Notice, that the LevelSetAdvection requires that the unknown to be solved for ("phi") to be assigned in the "variable" parameters as well as the two velocity variables in the "velocity_x" and "velocity_y" parameters.
[Kernels]
[./time]
type = TimeDerivative
variable = phi
[../]
[./advection]
type = LevelSetAdvection
velocity = velocity
variable = phi
[../]
[]
(modules/level_set/examples/circle/circle_16.i)Postprocessors
In this example a single Postprocessors is defined. The LevelSetCFLCondition is used to define the minimum timestep that should be used when executing the solve of this equation, as discussed in the following section.
[Postprocessors]
[./cfl]
type = LevelSetCFLCondition
velocity = velocity
execute_on = 'initial'
[../]
[]
(modules/level_set/examples/circle/circle_16.i)Execution
This example is a transient problem, hence the Transient execution is used. The other important aspect to illustrate in the Executioner block is the use of the PostprocessorDT time stepper, which allows for the LevelSetCFLCondition postprocessor to govern the timestepping for this problem.
[Executioner]
type = Transient
solve_type = PJFNK
start_time = 0
end_time = 1
scheme = crank-nicolson
petsc_options_iname = '-pc_type -pc_sub_type'
petsc_options_value = 'asm ilu'
[./TimeStepper]
type = PostprocessorDT
postprocessor = cfl
scale = 0.8
[../]
[]
(modules/level_set/examples/circle/circle_16.i)Output
Finally, the Outputs defines a single types of output. The exodus output contains the mesh and field data for the simulation.
[Outputs]
csv = true
exodus = true
[]
(modules/level_set/examples/circle/circle_16.i)Results
Figure 1 show the results of the simulation defined by executing the (modules/level_set/examples/circle/circle_16.i) input file, which can be done using the following commands.

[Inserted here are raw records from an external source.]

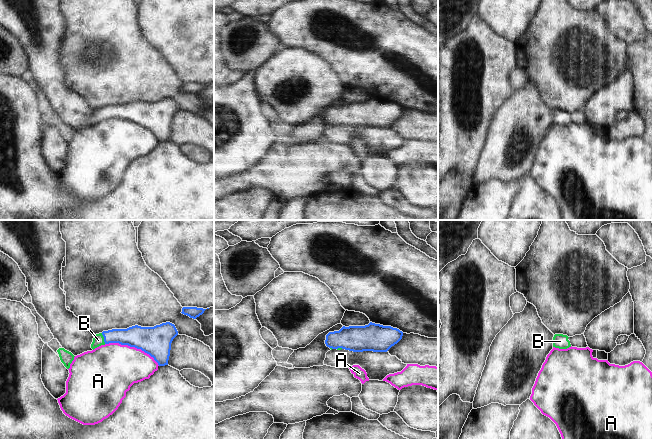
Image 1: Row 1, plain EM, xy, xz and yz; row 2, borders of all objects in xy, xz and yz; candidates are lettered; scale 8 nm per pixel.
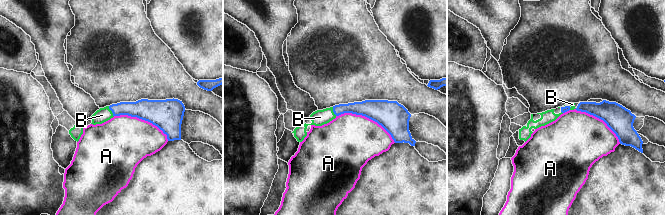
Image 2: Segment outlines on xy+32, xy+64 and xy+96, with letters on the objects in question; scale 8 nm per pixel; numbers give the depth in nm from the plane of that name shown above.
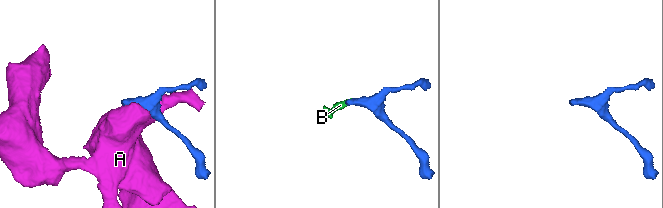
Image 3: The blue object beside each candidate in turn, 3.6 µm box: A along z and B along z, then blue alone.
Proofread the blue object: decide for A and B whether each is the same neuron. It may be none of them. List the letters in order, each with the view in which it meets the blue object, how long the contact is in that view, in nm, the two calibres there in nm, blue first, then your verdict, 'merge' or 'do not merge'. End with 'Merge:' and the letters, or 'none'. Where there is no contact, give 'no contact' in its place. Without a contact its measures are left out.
A: xy | 480 nm | 240/400 nm | do not merge
B: xy | 90 nm | 170/90 nm | merge
Merge: B

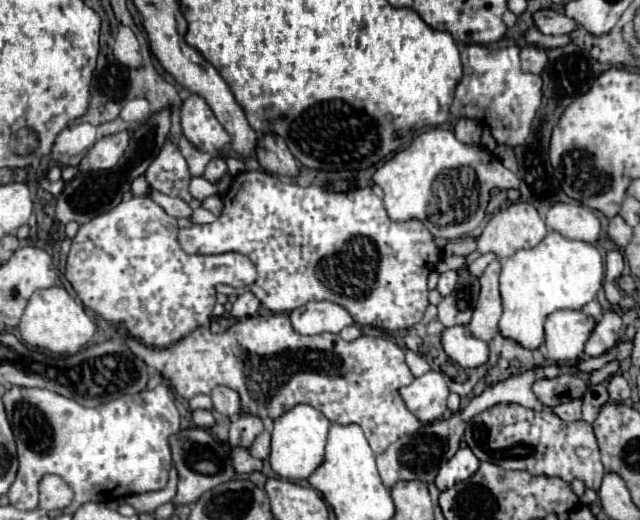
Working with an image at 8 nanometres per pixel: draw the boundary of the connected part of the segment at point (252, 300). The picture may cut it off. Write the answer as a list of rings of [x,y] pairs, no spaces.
[[[243,293],[243,295],[239,295],[239,299],[233,303],[233,309],[231,309],[231,317],[237,317],[237,319],[241,319],[241,317],[249,317],[249,315],[255,315],[257,313],[257,309],[259,309],[259,305],[261,305],[261,301],[253,295],[253,293]]]

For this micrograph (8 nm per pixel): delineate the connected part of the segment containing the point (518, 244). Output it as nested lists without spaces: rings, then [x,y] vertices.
[[[511,203],[507,205],[505,209],[501,209],[497,215],[493,215],[485,229],[481,231],[479,235],[479,245],[477,245],[477,251],[469,257],[469,259],[475,259],[483,253],[495,253],[497,257],[505,259],[505,257],[511,257],[513,253],[517,253],[519,249],[529,249],[529,247],[535,247],[539,245],[539,241],[543,241],[543,237],[547,235],[547,227],[545,227],[545,221],[539,217],[537,209],[529,203]]]

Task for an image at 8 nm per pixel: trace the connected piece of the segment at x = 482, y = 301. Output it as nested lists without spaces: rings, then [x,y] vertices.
[[[493,261],[479,277],[481,295],[475,305],[473,319],[467,325],[471,335],[479,337],[481,341],[491,341],[499,333],[497,323],[499,323],[499,317],[503,311],[503,305],[501,305],[503,301],[501,301],[501,293],[499,293],[499,269],[501,269],[499,261]]]

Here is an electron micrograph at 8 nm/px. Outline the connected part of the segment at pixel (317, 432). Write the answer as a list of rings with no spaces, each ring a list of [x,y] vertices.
[[[295,405],[291,411],[273,421],[273,437],[271,437],[271,467],[273,471],[289,481],[303,481],[323,463],[327,433],[331,423],[323,413],[319,413],[311,405]]]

cd ~/projects/moose/modules/level_set/examples/circle
../../level_set-opt -i circle_16.i
Given the constant velocity of 3 in the input file for the x and y directions the initial circle translates at a 45 degree angle and performs three complete transects of the domain, more or less cycles could be achieved by altering the end time in the Executioner block.
Ideally, the circle would maintain it shape throughout the simulation since it is simply being advected by a constant velocity. This is not the case in the results shown in Figure 1, which clearly shows the initial circle being deformed during the simulation.
One method to improve the solution is to increase the number of finite elements in the mesh, which can be done from the command line:
../../level_set-opt -i circle_16.i Mesh/uniform_refine=2
This will cause two uniform refinements of the mesh. Doing this increases the problem size dramatically due to the increased number of elements and for this problem it also causes the time step to decrease because the timestep is a function of the element size (see LevelSetCFLCondition). For this simple example, the increased number of timesteps and the increased problem size are noticeable but do not cause an intractable increase of run time.
Figure 2 shows the results from running (modules/level_set/examples/circle/circle_16.i) with two uniform refinements applied, the improvement in the solution is drastic and for this simple example may be adequate.